Tuesday, January 15, 2008

plaque wars

According to the New York Times, the Zetia D's PCP just put him on to help control his now-ridiculously-high cholesterol is probably going to kill him instead. Alrighty then.

According to schizophrenia.com, there are some new studies out saying people who've gained a great deal of weight on atypical antipsychotics should be on Metformin, even if they don't have diabetes. Alrighty then.

According to the radiologist at North Shore Medical Center, D's got a fatty liver. (Mmmmm, pate.) Alrighty then.

According to everything on the internet that I could google with my mad googling skillz, millions of us are walking around with fatty livers without even knowing about it, and it's a harmless and reversible condition, except when for reasons unknown to current medical science, it in some people inexplicably turns to non-alcoholic cirrhosis. Alrighty then.

It's so hard to know what to do when the drugs that are so good for your brain are so bad for your body in other ways. We (he, I, the psych team) are all in favor of his being on what's going to keep him alive and safe now--the specter of the S-word from 18 months ago still being way way too fresh in my mind, thanks-- and screw twenty or thirty years down the line. New, better drugs all the time, blah blah blah, and if we can clone mice and invent the i-Pod (not to mention the gift bag or Tivo) and make HIV not quite the death sentence it used to be, who says we won't cure schizophrenia? (Other than the fact that it's not a pretty disease, or heart-warming, and nobody gives two shits about it if they don't happen to love someone who's been struck at the...wait for it...cusp of their potential with a brain that doesn't work right any more, except to maybe snicker at or cringe from the homeless guy talking to himself on the park bench or get all up in arms and yell for the death penalty for some unmedicated paranoic who commits a horrific senseless crime that made perfect sense to him. But, hey, I'm not bitter or angry or anything. No.)

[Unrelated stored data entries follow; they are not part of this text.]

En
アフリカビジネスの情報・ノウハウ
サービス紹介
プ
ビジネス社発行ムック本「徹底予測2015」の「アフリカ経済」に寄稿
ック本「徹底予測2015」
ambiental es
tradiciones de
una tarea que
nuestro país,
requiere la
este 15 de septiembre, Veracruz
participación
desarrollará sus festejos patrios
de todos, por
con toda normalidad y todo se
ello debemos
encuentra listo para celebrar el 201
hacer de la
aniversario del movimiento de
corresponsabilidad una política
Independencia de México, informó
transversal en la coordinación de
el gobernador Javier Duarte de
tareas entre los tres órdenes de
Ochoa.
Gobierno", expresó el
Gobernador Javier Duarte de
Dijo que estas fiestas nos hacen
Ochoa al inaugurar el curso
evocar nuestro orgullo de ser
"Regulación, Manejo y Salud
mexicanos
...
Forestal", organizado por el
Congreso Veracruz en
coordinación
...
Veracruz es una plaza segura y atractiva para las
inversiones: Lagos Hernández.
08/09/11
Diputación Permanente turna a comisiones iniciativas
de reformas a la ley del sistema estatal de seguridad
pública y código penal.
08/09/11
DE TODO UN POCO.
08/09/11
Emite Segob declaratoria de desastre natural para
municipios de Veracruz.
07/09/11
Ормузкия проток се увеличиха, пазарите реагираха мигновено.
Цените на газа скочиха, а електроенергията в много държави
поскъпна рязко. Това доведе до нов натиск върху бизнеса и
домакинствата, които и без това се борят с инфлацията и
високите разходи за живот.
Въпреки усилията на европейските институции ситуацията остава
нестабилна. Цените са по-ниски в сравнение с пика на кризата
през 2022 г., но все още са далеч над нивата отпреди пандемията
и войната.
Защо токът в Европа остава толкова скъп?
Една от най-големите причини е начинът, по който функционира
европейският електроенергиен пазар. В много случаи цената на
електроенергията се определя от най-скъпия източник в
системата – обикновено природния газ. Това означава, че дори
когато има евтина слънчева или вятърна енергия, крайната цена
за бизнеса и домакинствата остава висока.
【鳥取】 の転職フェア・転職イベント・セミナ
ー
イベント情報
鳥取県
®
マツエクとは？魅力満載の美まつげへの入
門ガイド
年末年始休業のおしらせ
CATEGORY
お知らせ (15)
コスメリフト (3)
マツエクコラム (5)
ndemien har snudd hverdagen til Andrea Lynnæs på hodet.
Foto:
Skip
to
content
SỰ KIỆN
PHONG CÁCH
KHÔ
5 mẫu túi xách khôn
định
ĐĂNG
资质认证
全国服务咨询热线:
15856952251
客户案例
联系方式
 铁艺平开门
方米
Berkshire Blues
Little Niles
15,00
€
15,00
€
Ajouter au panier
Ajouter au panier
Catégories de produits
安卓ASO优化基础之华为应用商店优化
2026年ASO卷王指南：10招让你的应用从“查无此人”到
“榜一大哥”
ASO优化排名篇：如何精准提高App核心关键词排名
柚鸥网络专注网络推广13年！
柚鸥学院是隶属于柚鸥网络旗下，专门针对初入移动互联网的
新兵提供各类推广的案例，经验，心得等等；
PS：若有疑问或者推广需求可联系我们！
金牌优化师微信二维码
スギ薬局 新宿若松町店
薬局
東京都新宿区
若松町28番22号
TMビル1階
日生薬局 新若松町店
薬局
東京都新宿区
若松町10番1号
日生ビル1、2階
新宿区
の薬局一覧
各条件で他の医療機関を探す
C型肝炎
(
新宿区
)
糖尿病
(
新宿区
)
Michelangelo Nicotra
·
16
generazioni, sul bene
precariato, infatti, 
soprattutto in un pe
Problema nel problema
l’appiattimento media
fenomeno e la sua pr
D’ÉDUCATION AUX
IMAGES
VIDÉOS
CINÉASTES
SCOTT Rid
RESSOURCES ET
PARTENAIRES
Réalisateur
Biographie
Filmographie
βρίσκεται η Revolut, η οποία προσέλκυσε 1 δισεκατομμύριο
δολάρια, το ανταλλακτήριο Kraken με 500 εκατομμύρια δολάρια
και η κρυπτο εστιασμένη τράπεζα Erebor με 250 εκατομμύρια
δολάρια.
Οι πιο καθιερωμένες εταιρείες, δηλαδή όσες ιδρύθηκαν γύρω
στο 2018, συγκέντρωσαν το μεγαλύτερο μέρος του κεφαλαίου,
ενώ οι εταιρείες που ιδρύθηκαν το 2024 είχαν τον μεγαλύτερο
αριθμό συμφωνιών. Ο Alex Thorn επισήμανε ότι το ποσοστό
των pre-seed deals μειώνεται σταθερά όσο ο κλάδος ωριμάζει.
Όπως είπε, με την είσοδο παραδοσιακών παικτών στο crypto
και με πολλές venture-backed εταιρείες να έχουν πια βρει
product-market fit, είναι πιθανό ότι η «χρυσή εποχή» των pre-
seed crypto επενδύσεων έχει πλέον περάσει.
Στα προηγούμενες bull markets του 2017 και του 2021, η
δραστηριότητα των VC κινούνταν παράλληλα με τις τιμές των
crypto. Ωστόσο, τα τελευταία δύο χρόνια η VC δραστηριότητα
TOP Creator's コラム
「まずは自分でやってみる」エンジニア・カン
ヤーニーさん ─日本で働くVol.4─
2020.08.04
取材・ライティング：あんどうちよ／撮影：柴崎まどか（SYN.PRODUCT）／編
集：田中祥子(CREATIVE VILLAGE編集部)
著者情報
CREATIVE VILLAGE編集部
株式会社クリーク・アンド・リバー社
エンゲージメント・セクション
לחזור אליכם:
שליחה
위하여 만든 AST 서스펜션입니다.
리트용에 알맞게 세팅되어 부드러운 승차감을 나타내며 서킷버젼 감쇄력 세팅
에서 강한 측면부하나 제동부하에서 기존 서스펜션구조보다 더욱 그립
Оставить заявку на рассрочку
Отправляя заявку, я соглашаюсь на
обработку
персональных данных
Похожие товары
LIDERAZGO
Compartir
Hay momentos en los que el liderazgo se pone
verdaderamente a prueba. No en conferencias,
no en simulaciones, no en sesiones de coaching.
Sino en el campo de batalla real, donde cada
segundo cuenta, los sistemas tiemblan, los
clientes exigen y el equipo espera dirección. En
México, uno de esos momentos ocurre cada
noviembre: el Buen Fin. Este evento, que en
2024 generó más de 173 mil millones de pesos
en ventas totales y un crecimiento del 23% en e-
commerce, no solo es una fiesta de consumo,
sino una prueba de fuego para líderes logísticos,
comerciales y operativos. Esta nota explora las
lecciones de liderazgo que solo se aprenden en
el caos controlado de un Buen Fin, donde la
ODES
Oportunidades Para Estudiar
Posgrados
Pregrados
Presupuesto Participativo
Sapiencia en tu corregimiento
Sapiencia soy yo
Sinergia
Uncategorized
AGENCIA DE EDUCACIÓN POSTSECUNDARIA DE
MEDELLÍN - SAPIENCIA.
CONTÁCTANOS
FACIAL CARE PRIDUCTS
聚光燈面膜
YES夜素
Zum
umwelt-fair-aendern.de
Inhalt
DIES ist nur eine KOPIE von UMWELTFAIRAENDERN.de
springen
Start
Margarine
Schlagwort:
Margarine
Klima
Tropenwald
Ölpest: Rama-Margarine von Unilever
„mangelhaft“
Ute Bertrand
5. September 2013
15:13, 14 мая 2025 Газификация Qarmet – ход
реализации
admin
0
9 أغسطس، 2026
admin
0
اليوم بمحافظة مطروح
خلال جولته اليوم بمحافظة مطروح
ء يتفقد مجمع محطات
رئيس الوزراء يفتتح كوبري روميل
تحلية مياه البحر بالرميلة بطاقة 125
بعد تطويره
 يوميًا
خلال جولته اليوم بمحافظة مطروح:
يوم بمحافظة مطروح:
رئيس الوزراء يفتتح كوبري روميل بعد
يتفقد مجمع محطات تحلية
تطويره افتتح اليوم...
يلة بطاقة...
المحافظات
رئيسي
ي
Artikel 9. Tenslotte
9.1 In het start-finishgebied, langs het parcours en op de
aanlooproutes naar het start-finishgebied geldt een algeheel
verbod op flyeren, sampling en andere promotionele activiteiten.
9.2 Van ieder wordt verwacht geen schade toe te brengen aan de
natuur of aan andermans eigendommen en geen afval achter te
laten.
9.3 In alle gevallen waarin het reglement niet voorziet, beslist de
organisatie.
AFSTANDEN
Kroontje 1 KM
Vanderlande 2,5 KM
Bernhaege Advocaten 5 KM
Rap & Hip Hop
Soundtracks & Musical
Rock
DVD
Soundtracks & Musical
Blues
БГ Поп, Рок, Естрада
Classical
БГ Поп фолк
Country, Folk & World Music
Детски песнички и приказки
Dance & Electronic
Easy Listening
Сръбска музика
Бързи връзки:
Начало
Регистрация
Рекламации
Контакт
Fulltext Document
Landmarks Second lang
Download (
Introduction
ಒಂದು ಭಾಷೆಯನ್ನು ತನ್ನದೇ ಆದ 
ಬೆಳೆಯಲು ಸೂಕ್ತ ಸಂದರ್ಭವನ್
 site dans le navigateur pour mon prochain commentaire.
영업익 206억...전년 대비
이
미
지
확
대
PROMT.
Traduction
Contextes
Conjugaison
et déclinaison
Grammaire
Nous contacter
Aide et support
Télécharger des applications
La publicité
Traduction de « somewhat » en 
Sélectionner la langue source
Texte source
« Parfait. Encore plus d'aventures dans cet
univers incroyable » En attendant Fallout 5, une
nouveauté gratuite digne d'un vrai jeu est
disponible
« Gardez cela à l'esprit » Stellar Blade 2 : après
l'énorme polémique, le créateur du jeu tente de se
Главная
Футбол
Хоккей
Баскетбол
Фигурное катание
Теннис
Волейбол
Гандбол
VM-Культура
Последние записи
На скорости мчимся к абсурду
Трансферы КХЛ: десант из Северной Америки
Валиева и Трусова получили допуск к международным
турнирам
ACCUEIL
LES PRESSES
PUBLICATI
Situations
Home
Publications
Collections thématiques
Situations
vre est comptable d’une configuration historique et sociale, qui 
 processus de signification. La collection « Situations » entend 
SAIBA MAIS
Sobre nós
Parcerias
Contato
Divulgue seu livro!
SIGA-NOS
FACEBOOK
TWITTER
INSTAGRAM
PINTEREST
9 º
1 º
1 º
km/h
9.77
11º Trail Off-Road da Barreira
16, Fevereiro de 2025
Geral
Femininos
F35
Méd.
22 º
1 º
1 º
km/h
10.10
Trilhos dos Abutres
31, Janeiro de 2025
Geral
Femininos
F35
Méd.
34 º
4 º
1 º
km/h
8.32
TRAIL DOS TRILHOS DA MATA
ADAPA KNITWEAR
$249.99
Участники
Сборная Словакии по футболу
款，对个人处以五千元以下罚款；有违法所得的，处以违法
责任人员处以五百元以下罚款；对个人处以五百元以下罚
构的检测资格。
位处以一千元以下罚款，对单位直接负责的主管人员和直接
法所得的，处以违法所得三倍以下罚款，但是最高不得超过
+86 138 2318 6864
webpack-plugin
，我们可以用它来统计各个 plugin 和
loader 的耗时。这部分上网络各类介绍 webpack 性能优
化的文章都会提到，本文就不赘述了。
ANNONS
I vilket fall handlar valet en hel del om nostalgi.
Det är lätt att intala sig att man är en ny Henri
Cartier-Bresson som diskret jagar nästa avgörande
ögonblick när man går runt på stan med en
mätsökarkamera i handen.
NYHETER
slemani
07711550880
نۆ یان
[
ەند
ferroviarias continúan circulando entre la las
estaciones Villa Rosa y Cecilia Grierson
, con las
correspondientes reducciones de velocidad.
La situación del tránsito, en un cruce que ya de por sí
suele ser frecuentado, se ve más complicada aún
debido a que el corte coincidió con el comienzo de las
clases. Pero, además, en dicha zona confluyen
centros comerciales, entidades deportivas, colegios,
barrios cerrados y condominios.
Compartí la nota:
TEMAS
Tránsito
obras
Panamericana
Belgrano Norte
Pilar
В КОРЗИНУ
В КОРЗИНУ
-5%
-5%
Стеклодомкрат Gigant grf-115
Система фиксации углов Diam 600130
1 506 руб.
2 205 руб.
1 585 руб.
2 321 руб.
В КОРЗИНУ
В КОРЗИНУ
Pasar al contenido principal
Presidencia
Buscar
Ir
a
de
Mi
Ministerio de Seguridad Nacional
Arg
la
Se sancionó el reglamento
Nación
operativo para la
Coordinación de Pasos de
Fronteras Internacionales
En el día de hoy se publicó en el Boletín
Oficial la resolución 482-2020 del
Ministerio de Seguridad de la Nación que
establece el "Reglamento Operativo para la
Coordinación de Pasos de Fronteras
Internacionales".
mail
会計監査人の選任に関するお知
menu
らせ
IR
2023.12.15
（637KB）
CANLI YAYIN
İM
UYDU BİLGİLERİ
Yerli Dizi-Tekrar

So, yeah. What to do, what to do, and how much to worry.

xoxo

2 comments:

Craig H said...

I gotta believe exercise can't hurt any of this... Not sure DDR is age-compelling, but that'd be just a sop to the problem anyway. It's a bitch that agoraphobia got mixed in with all the other crap--gotta get out and knock over some people to clear both the head and the arteries, I say.

Anonymous said...

Having worked in that whole drug analysis field, I sure know that those kind of interactions are really hard to study in a proper, double-blind long term study. There won't be enough people on the same combinations and you have to worry about dealing with the immediate acute issues far more than long term questions.

Just look at that Zetia study, with many millions taking it it still took several years to determine that 1) while it may lower cholesterol it doesn't seem to lower heart disease at all and 2) the combination with at least one statin actually can increase fatty deposits in the arteries. Plus the interesting point that noone knows if the positive heart disease outcome of the statins alone is actually due to lowering cholesterol or a completely different, not yet understood, effect.

When I worked with all AIDS clinical trials the interactions of different drug combinations were way, way different than taking the drugs individually, and sometimes treating a particular drug side effect would require a completely different approach than those same symptoms not drug related. And it took lots and lots of testing on lots of people to determine the right approach.

Which means that you're left with relying on doctor's intuitional knowledge and understanding... which sometimes is actually ahead of the science, and sometimes it's really not. Yeah, I know, that's reassuring.

Keeping D functioning well right now is the best thing, those other physical issues are just potential issues, by the time they're real issues maybe they'll have really determined the proper treatments.